Social Networking May Affect Kids’ Health
What Parents Can Do
One reason there isn’t better communication between kids and parents about social media, O’Keefe thinks, is that kids look like computer whizzes, and parents may equate technological prowess with social savvy.
“They forget that use of technology and the ability to handle the technical side, doesn’t mean they can handle the social side and all the nuances of technology,” she says. “That’s where parents and their life experience comes in.”
Talking is the place to start.
Key issues to bring up, the authors say, are privacy controls on sites and why they’re important; the kinds of pictures and messages that are appropriate, or not, to post; and the nature of advertising on social networking sites, which can masquerade as games or other kinds of entertainment.
It’s also important for parents to respect the age limits on sites like Facebook, which restricts use to kids over the age of 13, in line with federal privacy laws.

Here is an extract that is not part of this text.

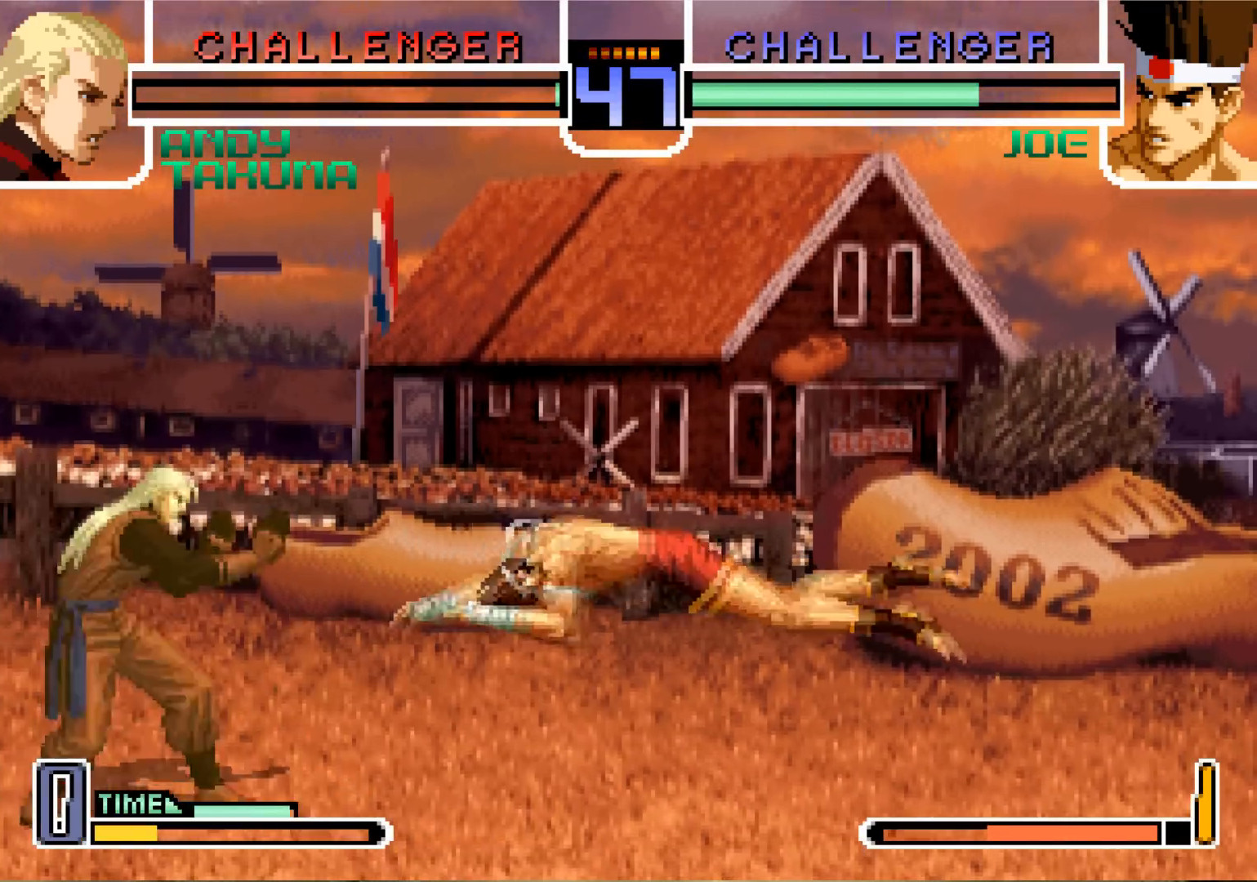
{"buttons": [], "left_stick": "center", "events": []}
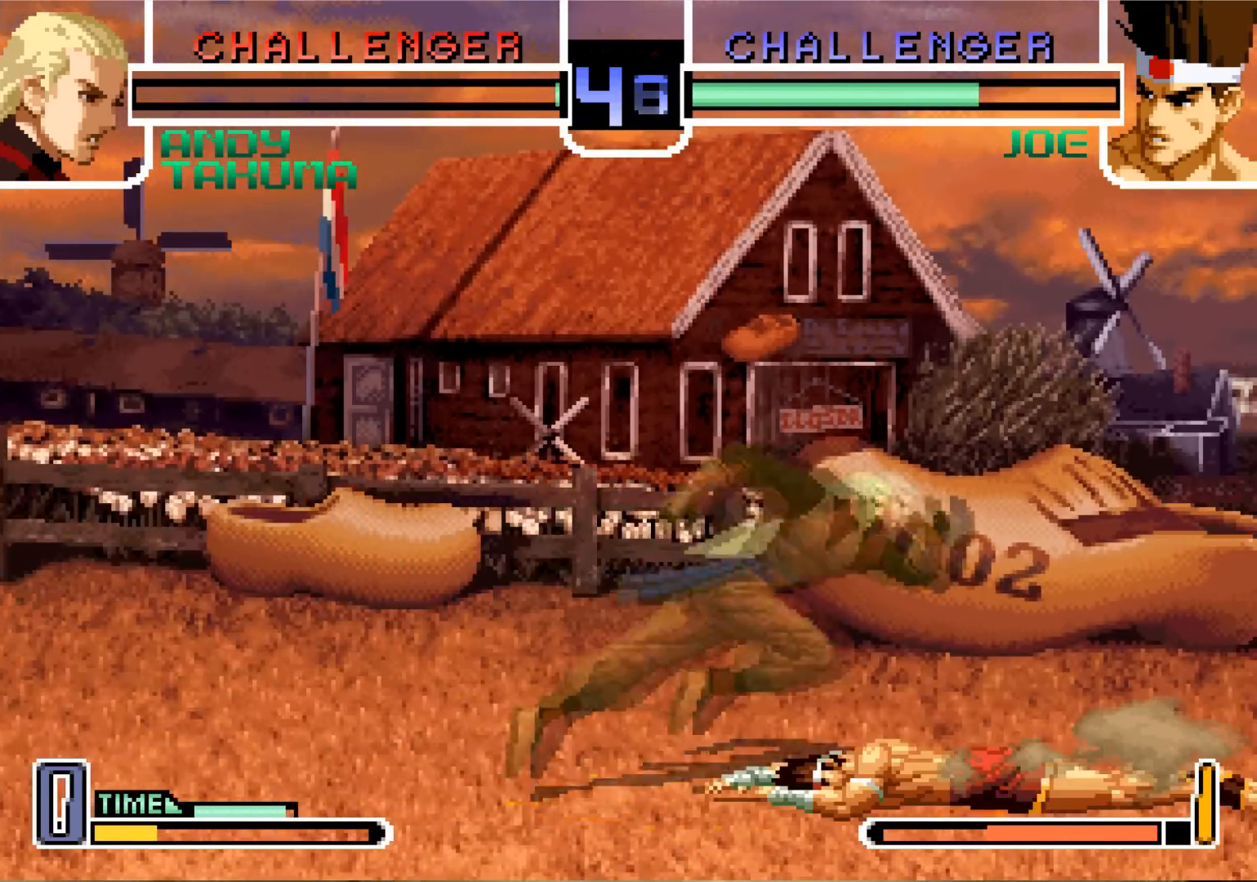
{"buttons": [], "left_stick": "down-left", "events": [[300, "left_stick", "left"], [500, "left_stick", "down-left"]]}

“If you have somebody who’s not 13 on a site for kids over 13, they’re served up content in a multitude of ways,” O’Keeffe says, “so they’re influenced by a bombardment of material and that’s going to influence their choices, how they think and how they act, and that has direct consequences on their health.”
“Then you add to it that their parents are knowingly letting them do it. That is huge, because it says to them, ‘You can lie here,’” she says, stressing that duplicity undermines parental authority.
The solution, she feels, is for parents to stand firm.